Es handelt sich um einen Fall von Co-Marketing – ein legaler Trick der Pharmabranche, um via Bund und Krankenkasse und gleichzeitig auch im freien Markt möglichst viel Kasse zu machen. Er geht so: Die Hersteller, beziehungsweise die Zulassungsinhaberinnen für den Schweizer Markt, haben die Möglichkeit, ein Medikament zur Aufnahme in die Spezialitätenliste anzumelden, damit es von der obligatorischen Krankenpflegeversicherung (OKP) vergütet wird. Das Bundesamt für Gesundheit (BAG) prüft, ob sich das Produkt eignet und legt einen möglichst tiefen Preis fest, den die Krankenkassen dann übernehmen. Für solche Mittel braucht es in den meisten Fällen ein Rezept und es darf nicht dafür geworben werden.

Gleichzeitig kann der Hersteller das gleiche Produkt unter geändertem Namen auch zu einem teureren Preis frei in den Verkauf bringen. Er kann in diesem Fall den Preis bestimmen und darf Werbung machen.

Über 700 Co-Marketing-Produkte

Auf der Spezialitätenliste des Bundes sind über 700 Medikamente gelistet, die wie Kytta vom gleichen Hersteller stammen, den gleichen Wirkstoff beinhalten, und als Co-Marketing-Produkte verkauft werden. Bei den meisten braucht es aber für die günstigere Krankenkassen-Version ein Rezept. Doch es gibt Ausnahmen: Neben der Kyttasalbe erhält man zum Beispiel auch das Heuschnupfen-Mittel Telfast / Telfastin Allergo rezeptfrei in einer teuren und einer wesentlich günstigeren Version. Gleiches gilt für die Venentabletten Aesculamed forte / Aesculaforce forte.

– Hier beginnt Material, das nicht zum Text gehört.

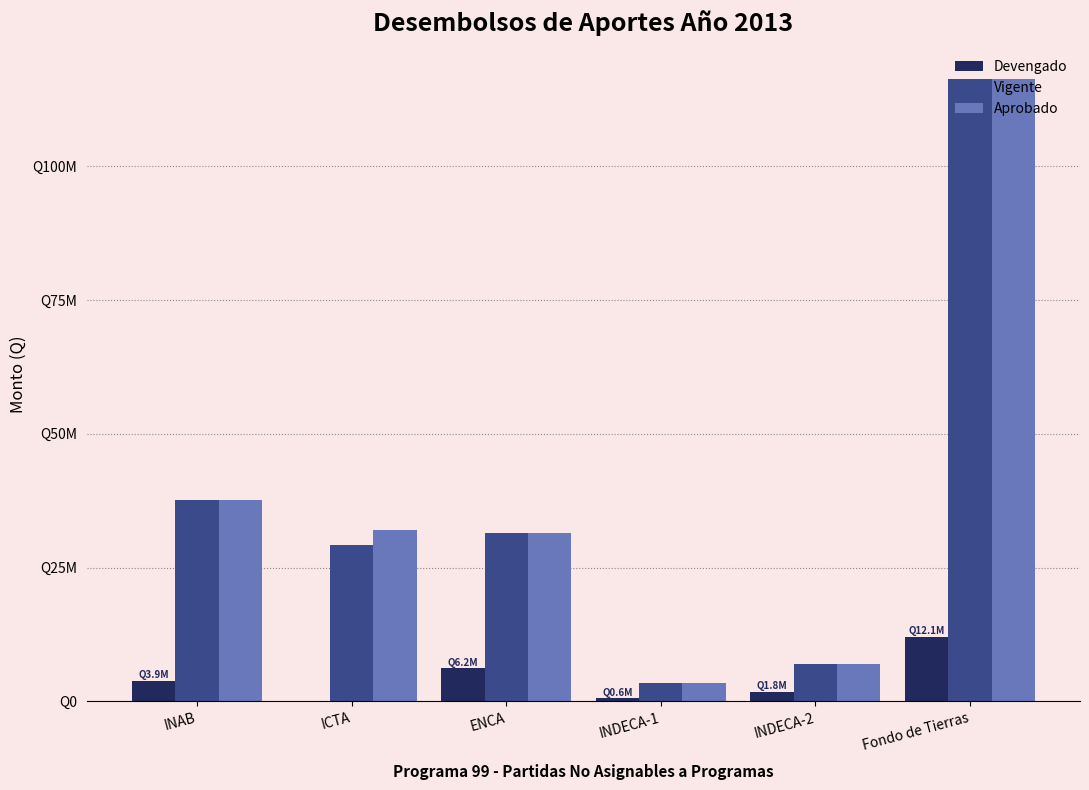

Does the chart contain stacked bars?

No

Apothekerverband mischt sich nicht ein

Wer das nicht weiss, kann Glück haben und der Apotheker oder die Apothekerin bietet ihm beide Versionen an oder man lässt ihm im Dunklen und kassiert den höheren Preis. Eine Stichprobe des SRF-Konsumentenmagazins «Espresso» in verschiedenen Apotheken zeigt: Man kann das eine oder andere erleben.

Vorgaben an die Apotheken gibt es keine. Man mische sich generell nicht die Geschäftspolitik der Mitglieder ein, heisst es beim Branchenverband PharmaSuisse. Ausser wenn zum Beispiel Sicherheitsnormen verletzt würden.

Der Kunde oder die Kundin muss sich also selbst bemühen, nachfragen und auf einen transparenten Apotheker hoffen. «Sehr störend» findet das Sara Stalder von der Stiftung für Konsumentenschutz (SKS). Sie würde diese Praxis am liebsten verbieten, sieht aber ein, dass sich dies wohl politisch kaum durchsetzen liesse. Schliesslich würde das einen happigen Eingriff in den freien Markt bedeuten. Als realistischer erachtet sie es deshalb, alle Apotheker zur Transparenz anzuhalten.